# Show that the DABC is an isosceles

Question:

Show that the DABC is an isosceles triangle if the determinant

$\Delta=\left[\begin{array}{ccc}1 & 1 & 1 \\ 1+\cos A & 1+\cos B & 1+\cos C \\ \cos ^{2} A+\cos A & \cos ^{2} B+\cos B & \cos ^{2} C+\cos C\end{array}\right]=0$

Solution:

Given, $\quad \Delta=\left|\begin{array}{ccc}1 & 1 & 1 \\ 1+\cos A & 1+\cos B & 1+\cos C \\ \cos ^{2} A+\cos A & \cos ^{2} B+\cos B & \cos ^{2} C+\cos C\end{array}\right|=0$

[Applying $C_{1} \rightarrow C_{1}-C_{3}$ and $C_{2} \rightarrow C_{2}-C_{3}$ ]

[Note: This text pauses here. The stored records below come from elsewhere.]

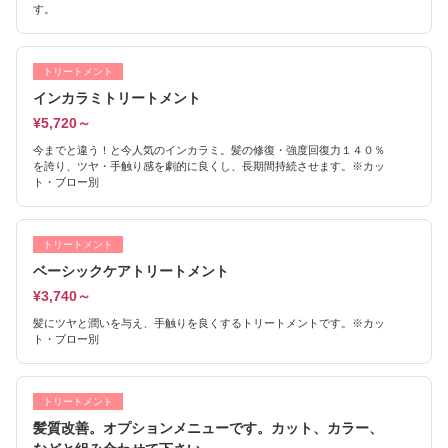
す。
トリートメント
インカラミトリートメント
¥5,720～
今までと違う！と今人気のインカラミ。髪の修復・強度回復力１４０％
を誇り、ツヤ・手触り感を劇的に良くし、長期間持続させます。※カッ
ト・ブロー別
トリートメント
ベーシックケアトリートメント
¥3,740～
髪にツヤと潤いを与え、手触りを良くするトリートメントです。※カッ
ト・ブロー別
トリートメント
髪質改善。オプションメニューです。カット、カラー、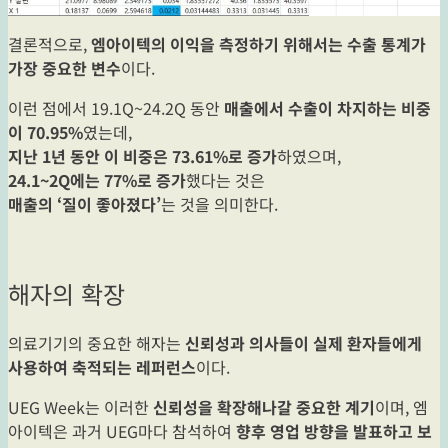
결론적으로,
엠아이텍의 이익을 측정하기 위해서는 수출 통계가
가장 중요한 변수
이다.
이런 점에서 19.1Q~24.2Q 동안
매출에서 수출이 차지하는 비중
이 70.95%
였는데,
지난 1년 동안 이 비중은 73.61%로 증가
하였으며,
24.1~2Q에는 77%로 증가
했다는 것은
매출의 ‘질이 좋아졌다’
는 것을 의미한다.
해자의 확장
의료기기의 중요한 해자는
신뢰성과 의사들이 실제 환자들에게
사용하여 축적되는 레퍼런스
이다.
UEG Week는 이러한
신뢰성을 확장해나갈 중요한 계기
이며, 엠
아이텍은 과거 UEG마다 참석하여
향후 영업 방향을 발표하고 보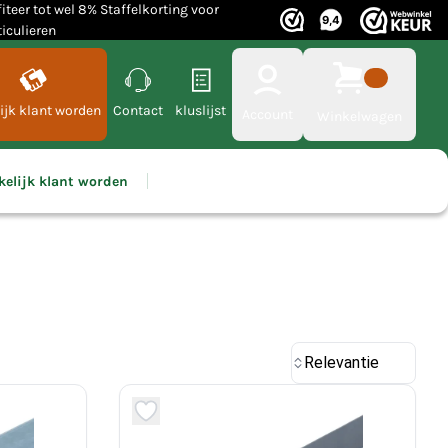
fiteer tot wel 8% Staffelkorting voor
ticulieren
ijk klant worden
Contact
kluslijst
Account
Winkelwagen
kelijk klant worden
Relevantie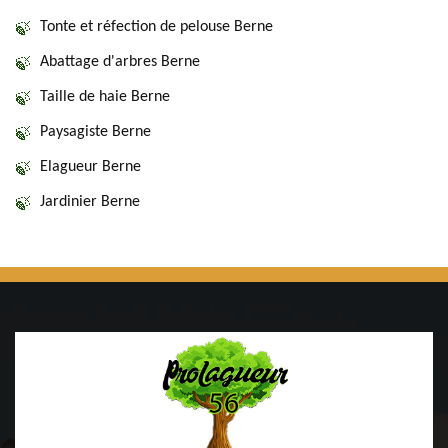
Tonte et réfection de pelouse Berne
Abattage d'arbres Berne
Taille de haie Berne
Paysagiste Berne
Elagueur Berne
Jardinier Berne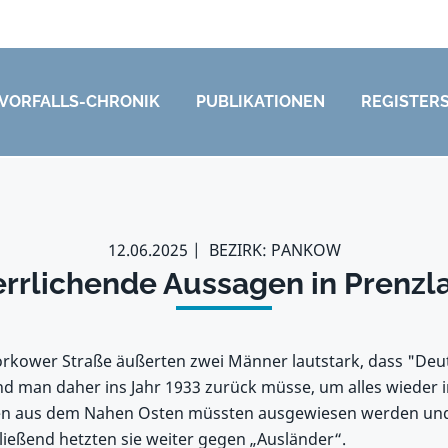
VORFALLS-CHRONIK
PUBLIKATIONEN
REGISTER
12.06.2025
BEZIRK: PANKOW
rrlichende Aussagen in Prenzl
torkower Straße äußerten zwei Männer lautstark, dass "De
d man daher ins Jahr 1933 zurück müsse, um alles wieder 
hen aus dem Nahen Osten müssten ausgewiesen werden und
hließend hetzten sie weiter gegen „Ausländer“.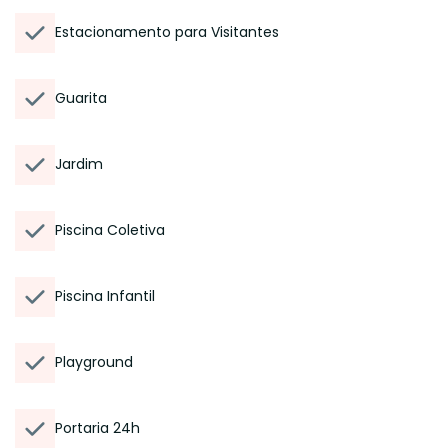
Estacionamento para Visitantes
Guarita
Jardim
Piscina Coletiva
Piscina Infantil
Playground
Portaria 24h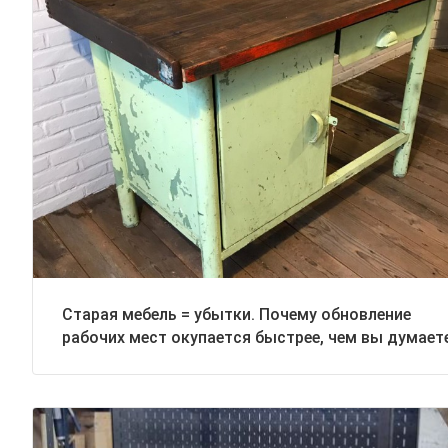
Старая мебель = убытки. Почему обновление
рабочих мест окупается быстрее, чем вы думает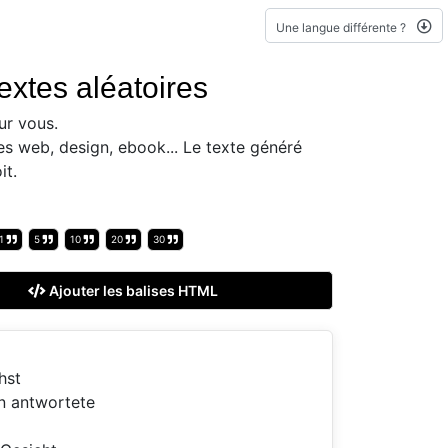
Une langue différente ?
extes aléatoires
ur vous.
es web, design, ebook... Le texte généré
it.
1
5
10
20
30
Ajouter les balises HTML
hst
n antwortete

$\Rightarrow\left|\begin{array}{ccc}0 & 0 & 1 \\ \cos A-\cos C & \cos B-\cos C & 1+\cos C \\ \cos ^{2} A+\cos A-\cos ^{2} C-\cos C & \cos ^{2} B+\cos B-\cos ^{2} C-\cos C & \cos ^{2} C+\cos C\end{array}\right|=0$

Now,

[Taking ( $\cos A-\cos C$ ) common from $C_{1}$ and $(\cos B-\cos C)$ common from $C_{2}$ ]

$\Rightarrow$ $(\cos A-\cos C)(\cos B-\cos C) \times$

$\left|\begin{array}{ccc}0 & 0 & 1 \\ 1 & 1 & 1+\cos C \\ \cos A+\cos C+1 & \cos B+\cos C+1 & \cos ^{2} C+\cos C\end{array}\right|=0$

[Applying $C_{1} \rightarrow C_{1}-C_{2}$ ]

$\Rightarrow \quad(\cos A-\cos C)(\cos B-\cos C) \times$

$\left|\begin{array}{ccc}0 & 0 & 1 \\ 0 & 1 & 1+\cos C \\ \cos A-\cos B & \cos B+\cos C+1 & \cos ^{2} C+\cos C\end{array}\right|=0$

So,

$(\cos A-\cos C)(\cos B-\cos C)(\cos B-\cos A)=0$

$\cos A=\cos C$ or $\cos B=\cos C$ or $\cos B=\cos A$

$A=C$ or $B=C$ or $B=A$

Hence, $\triangle A B C$ is an isosceles triangle.